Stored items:
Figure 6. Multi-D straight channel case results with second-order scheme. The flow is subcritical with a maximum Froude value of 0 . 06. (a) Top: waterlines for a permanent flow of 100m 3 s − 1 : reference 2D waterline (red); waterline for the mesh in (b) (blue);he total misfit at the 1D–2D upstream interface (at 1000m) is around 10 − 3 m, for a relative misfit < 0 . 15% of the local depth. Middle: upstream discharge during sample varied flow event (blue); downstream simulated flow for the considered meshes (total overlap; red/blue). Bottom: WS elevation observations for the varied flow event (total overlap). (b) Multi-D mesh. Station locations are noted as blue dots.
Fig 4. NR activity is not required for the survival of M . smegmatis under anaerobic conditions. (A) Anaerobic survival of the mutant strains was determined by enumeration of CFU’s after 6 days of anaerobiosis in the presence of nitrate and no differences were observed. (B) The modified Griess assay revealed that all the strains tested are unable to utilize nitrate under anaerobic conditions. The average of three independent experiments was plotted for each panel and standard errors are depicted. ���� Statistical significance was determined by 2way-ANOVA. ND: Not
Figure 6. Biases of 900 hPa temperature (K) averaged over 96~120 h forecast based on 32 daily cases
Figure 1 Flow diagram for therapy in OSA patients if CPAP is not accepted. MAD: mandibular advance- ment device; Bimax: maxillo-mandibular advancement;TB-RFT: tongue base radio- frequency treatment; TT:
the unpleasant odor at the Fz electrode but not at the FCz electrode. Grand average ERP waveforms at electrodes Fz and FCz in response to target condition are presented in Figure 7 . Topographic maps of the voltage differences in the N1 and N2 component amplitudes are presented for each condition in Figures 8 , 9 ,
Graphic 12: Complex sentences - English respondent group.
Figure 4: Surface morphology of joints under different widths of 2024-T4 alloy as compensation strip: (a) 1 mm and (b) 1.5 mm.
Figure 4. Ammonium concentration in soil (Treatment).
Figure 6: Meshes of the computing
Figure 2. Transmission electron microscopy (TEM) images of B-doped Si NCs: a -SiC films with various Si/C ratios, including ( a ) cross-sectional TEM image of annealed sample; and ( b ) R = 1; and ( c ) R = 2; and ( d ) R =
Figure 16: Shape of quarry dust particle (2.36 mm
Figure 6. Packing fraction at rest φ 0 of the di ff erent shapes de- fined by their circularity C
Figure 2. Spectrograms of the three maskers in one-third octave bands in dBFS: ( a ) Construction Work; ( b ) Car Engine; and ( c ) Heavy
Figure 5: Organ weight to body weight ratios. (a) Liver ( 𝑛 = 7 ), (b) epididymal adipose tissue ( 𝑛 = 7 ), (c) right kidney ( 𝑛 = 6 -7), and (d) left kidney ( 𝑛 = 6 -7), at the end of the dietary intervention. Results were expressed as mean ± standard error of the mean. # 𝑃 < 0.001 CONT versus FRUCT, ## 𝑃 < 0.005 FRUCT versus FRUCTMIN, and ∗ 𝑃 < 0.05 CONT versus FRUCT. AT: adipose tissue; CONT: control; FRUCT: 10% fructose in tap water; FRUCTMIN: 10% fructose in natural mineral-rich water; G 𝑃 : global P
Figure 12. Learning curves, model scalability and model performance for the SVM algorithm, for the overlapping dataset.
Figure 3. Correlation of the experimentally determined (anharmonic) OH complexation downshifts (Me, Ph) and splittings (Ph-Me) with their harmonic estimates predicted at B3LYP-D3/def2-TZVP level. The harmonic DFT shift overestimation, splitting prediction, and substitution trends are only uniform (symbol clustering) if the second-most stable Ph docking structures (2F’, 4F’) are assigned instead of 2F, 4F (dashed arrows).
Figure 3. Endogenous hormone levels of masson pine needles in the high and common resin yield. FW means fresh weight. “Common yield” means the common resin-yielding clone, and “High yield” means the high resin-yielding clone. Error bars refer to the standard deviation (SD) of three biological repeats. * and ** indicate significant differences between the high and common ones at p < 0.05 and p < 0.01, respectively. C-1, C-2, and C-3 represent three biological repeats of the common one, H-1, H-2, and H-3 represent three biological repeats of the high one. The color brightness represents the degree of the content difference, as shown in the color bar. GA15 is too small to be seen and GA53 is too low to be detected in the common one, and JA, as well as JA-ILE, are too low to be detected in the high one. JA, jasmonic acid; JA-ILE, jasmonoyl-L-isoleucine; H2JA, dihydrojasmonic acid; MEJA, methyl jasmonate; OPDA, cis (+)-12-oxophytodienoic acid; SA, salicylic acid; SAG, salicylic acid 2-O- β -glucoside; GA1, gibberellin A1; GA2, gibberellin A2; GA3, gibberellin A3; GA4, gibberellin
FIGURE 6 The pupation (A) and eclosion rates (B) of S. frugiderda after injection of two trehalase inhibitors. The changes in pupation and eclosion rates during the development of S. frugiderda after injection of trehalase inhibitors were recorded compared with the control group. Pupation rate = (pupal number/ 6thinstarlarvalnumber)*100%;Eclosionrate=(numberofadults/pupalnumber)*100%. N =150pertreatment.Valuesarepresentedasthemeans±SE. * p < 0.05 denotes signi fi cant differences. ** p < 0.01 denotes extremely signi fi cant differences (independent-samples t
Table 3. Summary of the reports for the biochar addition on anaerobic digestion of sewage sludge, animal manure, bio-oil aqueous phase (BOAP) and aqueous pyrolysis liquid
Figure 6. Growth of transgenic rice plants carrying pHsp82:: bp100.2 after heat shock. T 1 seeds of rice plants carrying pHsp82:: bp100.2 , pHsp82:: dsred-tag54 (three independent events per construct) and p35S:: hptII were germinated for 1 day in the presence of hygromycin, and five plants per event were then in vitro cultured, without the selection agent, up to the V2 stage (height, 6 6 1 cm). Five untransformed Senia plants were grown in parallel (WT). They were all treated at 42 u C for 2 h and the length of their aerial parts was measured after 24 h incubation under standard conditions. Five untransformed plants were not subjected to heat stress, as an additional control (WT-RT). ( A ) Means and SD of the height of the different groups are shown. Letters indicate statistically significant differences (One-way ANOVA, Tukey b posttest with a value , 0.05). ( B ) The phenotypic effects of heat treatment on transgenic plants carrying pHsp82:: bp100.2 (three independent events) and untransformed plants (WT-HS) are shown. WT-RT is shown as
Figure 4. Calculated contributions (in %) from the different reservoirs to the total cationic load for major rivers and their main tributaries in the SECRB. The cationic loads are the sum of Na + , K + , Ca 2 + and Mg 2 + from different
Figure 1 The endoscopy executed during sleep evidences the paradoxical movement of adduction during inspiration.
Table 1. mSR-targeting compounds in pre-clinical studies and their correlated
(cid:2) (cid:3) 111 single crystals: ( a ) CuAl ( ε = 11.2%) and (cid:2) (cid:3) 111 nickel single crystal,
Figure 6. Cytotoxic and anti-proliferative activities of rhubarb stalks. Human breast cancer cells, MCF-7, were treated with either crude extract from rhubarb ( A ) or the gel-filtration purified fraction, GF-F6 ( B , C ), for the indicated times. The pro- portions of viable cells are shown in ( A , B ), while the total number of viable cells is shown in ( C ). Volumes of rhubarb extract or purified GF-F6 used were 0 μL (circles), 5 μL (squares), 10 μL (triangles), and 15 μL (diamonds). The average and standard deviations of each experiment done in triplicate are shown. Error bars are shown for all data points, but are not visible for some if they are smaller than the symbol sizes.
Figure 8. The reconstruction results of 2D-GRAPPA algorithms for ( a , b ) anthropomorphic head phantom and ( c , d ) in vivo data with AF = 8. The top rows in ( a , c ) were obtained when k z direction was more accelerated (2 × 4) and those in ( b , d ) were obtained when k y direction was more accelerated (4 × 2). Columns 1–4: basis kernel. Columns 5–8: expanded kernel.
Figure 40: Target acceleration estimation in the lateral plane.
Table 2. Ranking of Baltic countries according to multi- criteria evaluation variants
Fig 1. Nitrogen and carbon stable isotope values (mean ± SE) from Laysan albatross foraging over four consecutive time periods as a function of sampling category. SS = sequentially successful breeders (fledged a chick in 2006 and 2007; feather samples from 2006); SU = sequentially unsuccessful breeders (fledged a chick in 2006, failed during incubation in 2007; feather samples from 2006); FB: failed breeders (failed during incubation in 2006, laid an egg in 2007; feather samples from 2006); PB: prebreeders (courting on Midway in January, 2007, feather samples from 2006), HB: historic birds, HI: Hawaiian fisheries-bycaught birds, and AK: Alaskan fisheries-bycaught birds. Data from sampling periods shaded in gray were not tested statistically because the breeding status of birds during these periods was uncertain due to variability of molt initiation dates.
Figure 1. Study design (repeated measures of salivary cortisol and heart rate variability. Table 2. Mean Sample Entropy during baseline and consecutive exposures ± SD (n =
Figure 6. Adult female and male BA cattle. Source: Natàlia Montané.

WHAT IS NEEDED: An exact copy of the lines above, from the one containing "Figure 4: Surface" through the one containing "Figure 6. Packing", is the whole of the answer.

RESULT FOR THIS EXERCISE:
Figure 4: Surface morphology of joints under different widths of 2024-T4 alloy as compensation strip: (a) 1 mm and (b) 1.5 mm.
Figure 4. Ammonium concentration in soil (Treatment).
Figure 6: Meshes of the computing
Figure 2. Transmission electron microscopy (TEM) images of B-doped Si NCs: a -SiC films with various Si/C ratios, including ( a ) cross-sectional TEM image of annealed sample; and ( b ) R = 1; and ( c ) R = 2; and ( d ) R =
Figure 16: Shape of quarry dust particle (2.36 mm
Figure 6. Packing fraction at rest φ 0 of the di ff erent shapes de- fined by their circularity C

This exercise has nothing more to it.